When I became a teacher 5 years ago, I had no idea what I was doing. I was inexperienced and overwhelmed, but my intentions were right. I wanted to create an interesting, relevant and enjoyable experience for my students. I didn’t want them to experience school as I had. I played the game that we’re all too familiar with. I read for school. I wrote for school. I did my homework. I answered questions the teachers asked. I memorized facts, took the test and then forgot them days later. In other words, I was compliant.

Compliance does not lead to learning. Being forced to do something you don’t enjoy is bad enough. It’s even worse when you to have to do it everyday and get a grade for it.

As a child I was intrigued by computers. I started playing around with them, building my own, and learning everything I could by just doing. No one told me to learn more about computers. No one graded me or checked my comprehension. It eventually grew into a set of skills that I use everyday, even as a teacher. This knowledge is a product of my curiousity. It’s a product of learning about something that mattered. Something I found relevant. It’s not something I learned in school.

When we find something relevant, we have this urge to get better and better at it. It’s what drives me to read and write so much about education. While many people look forward to relaxing during the summer, I find joy in reflecting on the past school year. I revise some things, get rid of others, and plan out new ideas.

Anytime I’m planning out lessons or activities, one of the first questions I think about is, “how can I make this relevant for my students?” It’s more than likely the first question they’re thinking about. In my classroom, it means allowing students choice in what they write or read. It means showing them real world examples of how a certain skill will help them. Sometimes it means scrapping a lesson and creating something new. Sometimes it means going against what I’m supposed to do, because I know it’s in the best interest of my students. And because I know students learn best when they see relevance in what they’re doing.
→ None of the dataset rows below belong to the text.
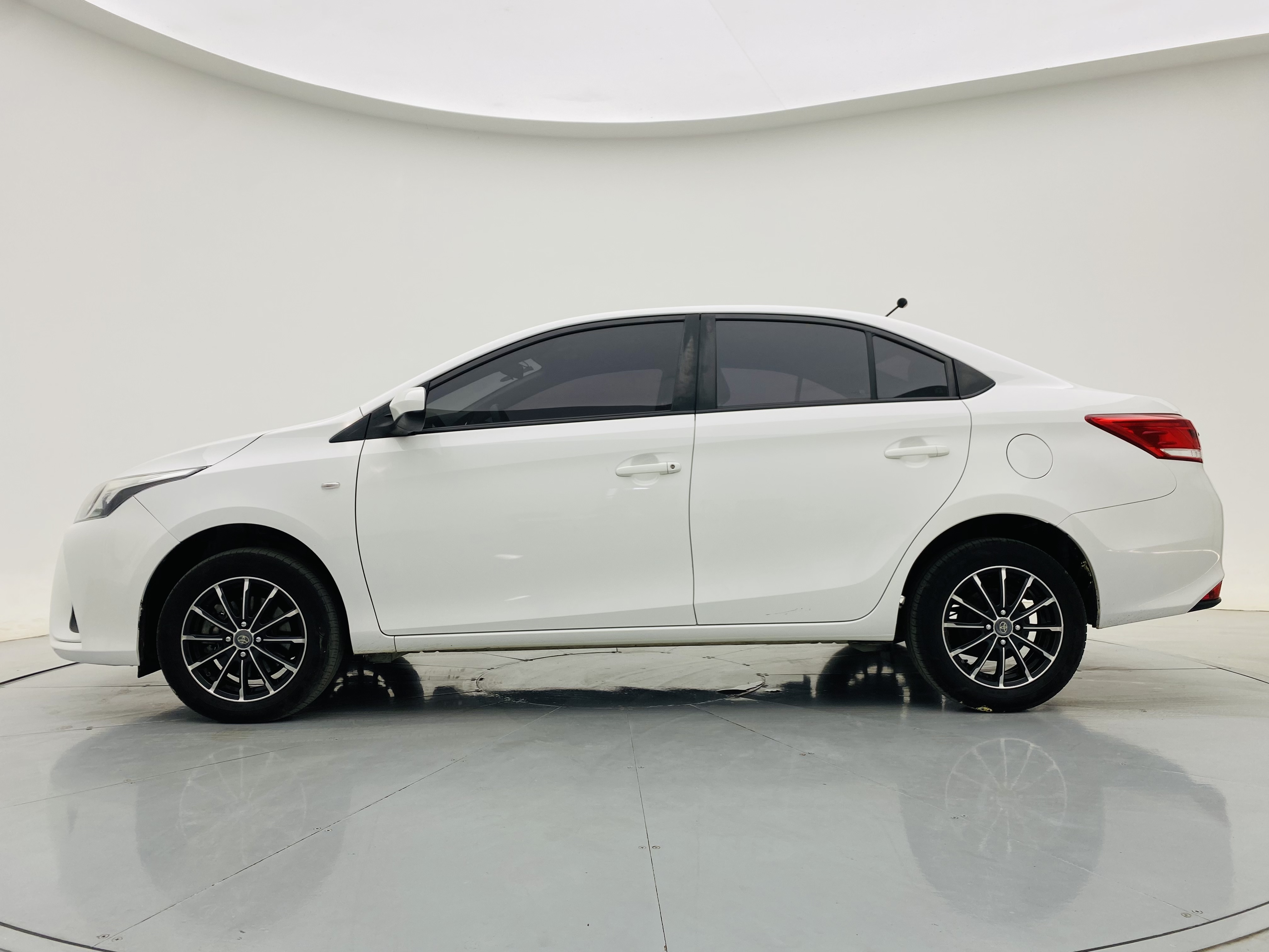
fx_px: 953
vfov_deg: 53.1
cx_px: 634
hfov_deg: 67.3
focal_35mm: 26
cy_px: 476
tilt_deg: +1.4
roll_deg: +0.5
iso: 32
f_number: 1.8
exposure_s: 1/184
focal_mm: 4.25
Earlier last year, we wrote Amazon reviews. We spent the beginning of the unit figuring out how important online reviews, how influential they are and why they matter. I knew we couldn’t start writing until they saw the relevance. Luckily, many of my students use Amazon to purchase things. Plus, they had the chance to write about an item that meant something to them.

Creating lessons that all students find interesting is time consuming. Creating relevant lessons requires a lot of effort on our part. Unfortunately, some of us have less autonomy than others. Some of us have preset curriculum we must follow. Others are stuck in their old ways. But despite the challenges, despite the effort required, despite what we’re “supposed to do”, we need to create learning experiences that students will find interesting and relevant. Our students deserve it.

When there’s a lack of interest and relevance, students see no point in trying or caring. Some will comply and do their best, others will just coast by with the bare minimum and even worst, some will act out and eventually get labeled as problem students.

Relevance makes our jobs easier. It creates engagement. Cuts down on disruptions. It creates a connection between what we do in school and students’ lives. Most importantly, it makes them excited to learn.